*Tarea pendiente*. Busca en las entradas de abajo todas las líneas que contienen la palabra "colour" y cópialas completas.

*Material proporcionado*.
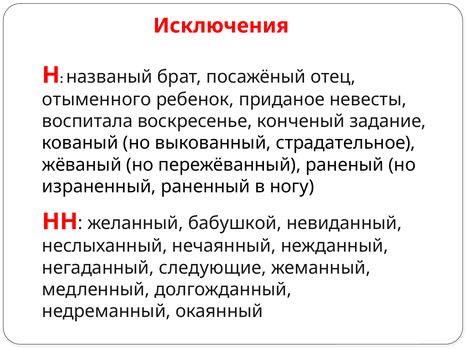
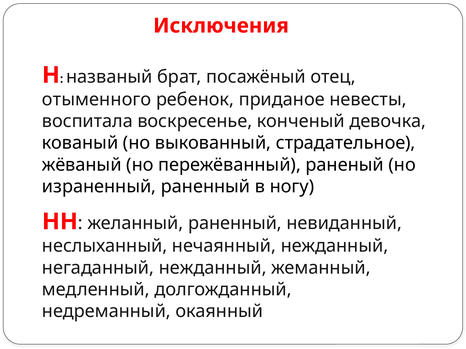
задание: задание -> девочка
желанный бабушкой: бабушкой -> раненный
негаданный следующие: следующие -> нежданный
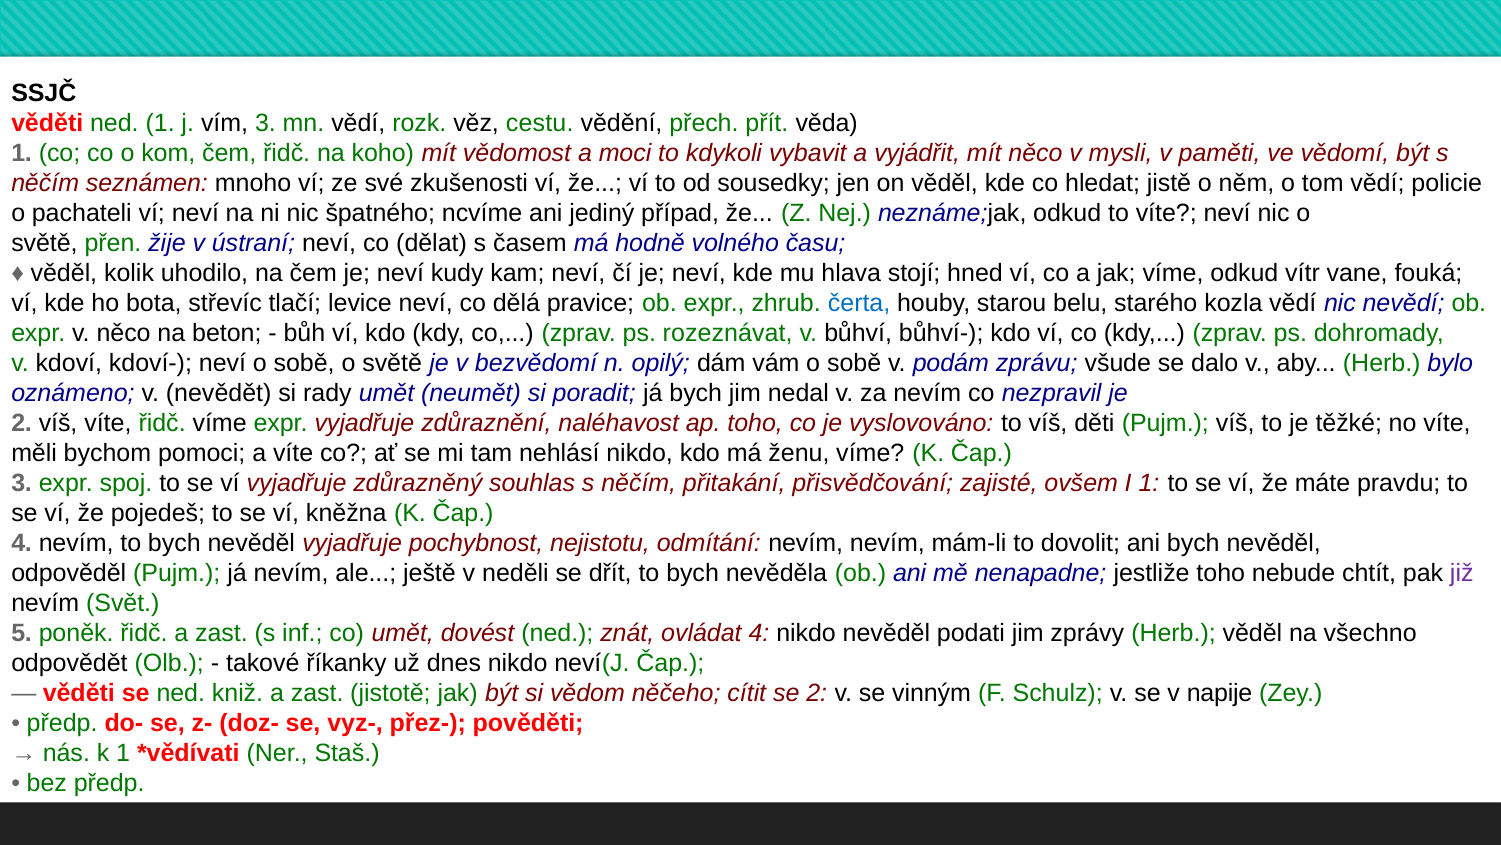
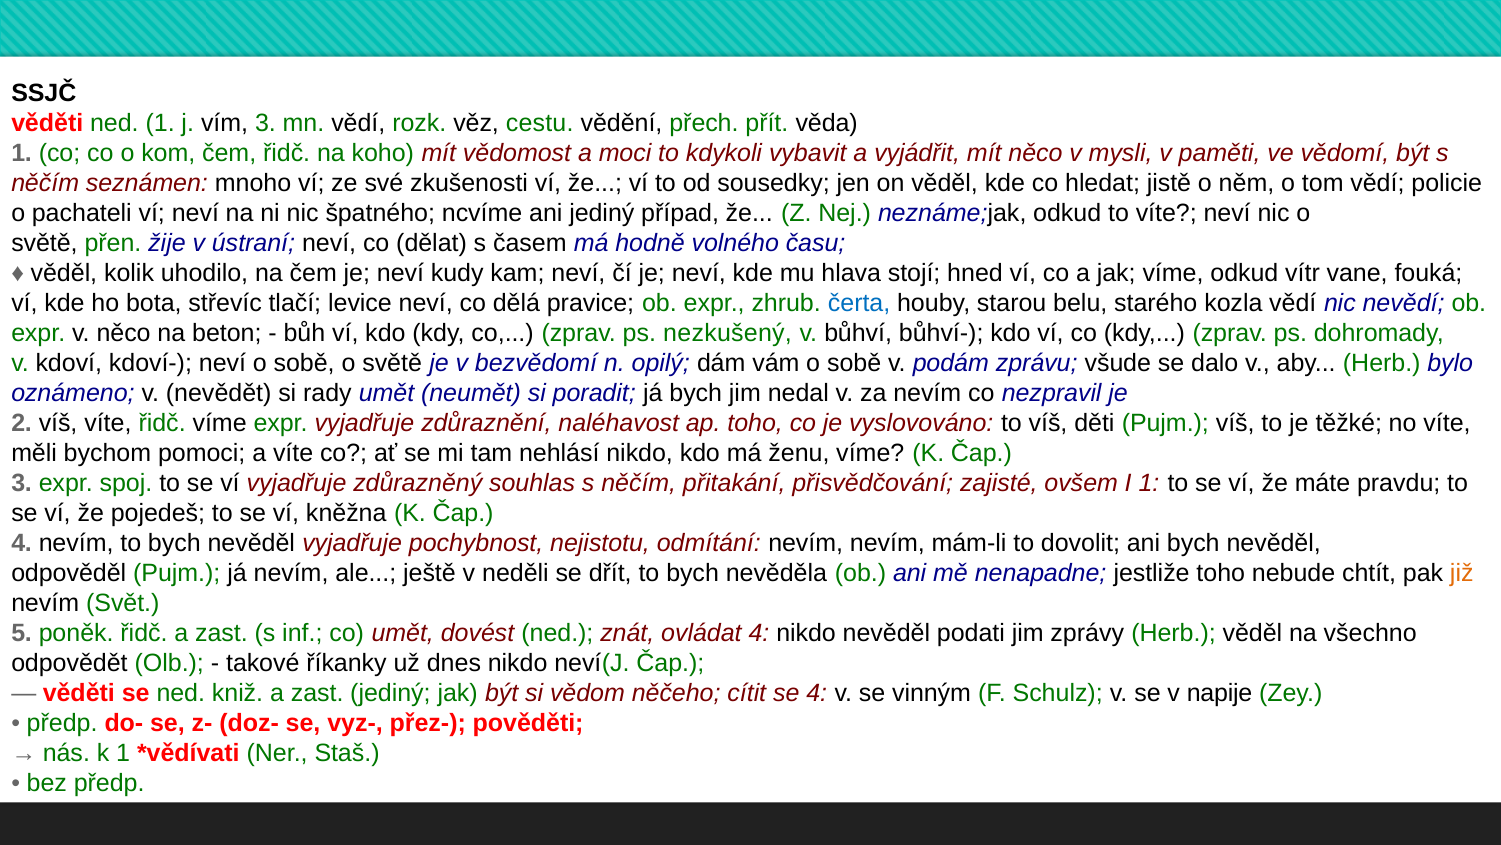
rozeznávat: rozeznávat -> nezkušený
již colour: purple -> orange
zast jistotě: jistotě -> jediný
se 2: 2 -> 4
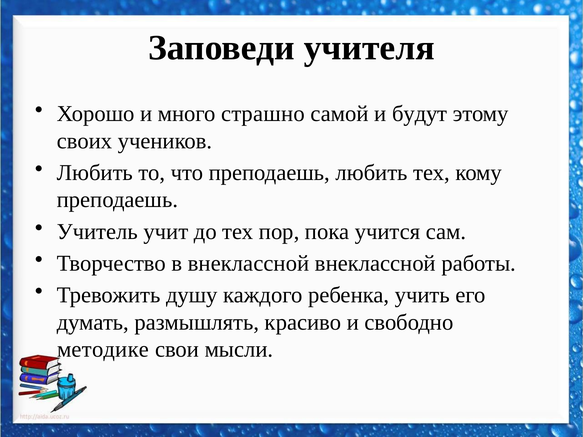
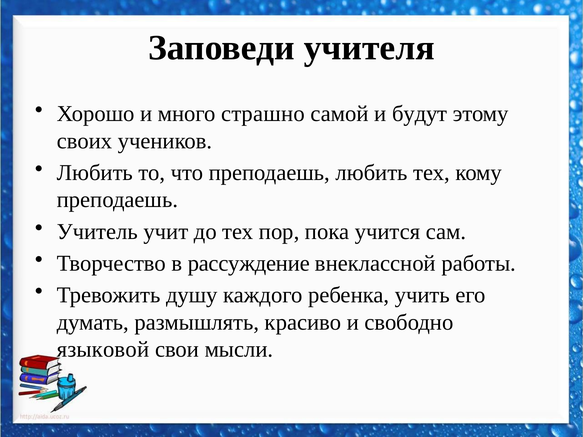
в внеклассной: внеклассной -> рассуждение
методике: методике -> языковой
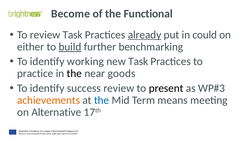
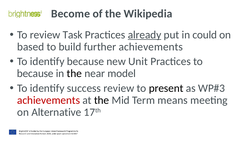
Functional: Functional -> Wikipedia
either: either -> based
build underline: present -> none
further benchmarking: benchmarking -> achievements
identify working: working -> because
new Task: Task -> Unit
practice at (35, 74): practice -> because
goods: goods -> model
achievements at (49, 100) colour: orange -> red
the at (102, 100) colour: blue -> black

*Respuesta*.
již colour: purple -> orange
achievements at (49, 100) colour: orange -> red
the at (102, 100) colour: blue -> black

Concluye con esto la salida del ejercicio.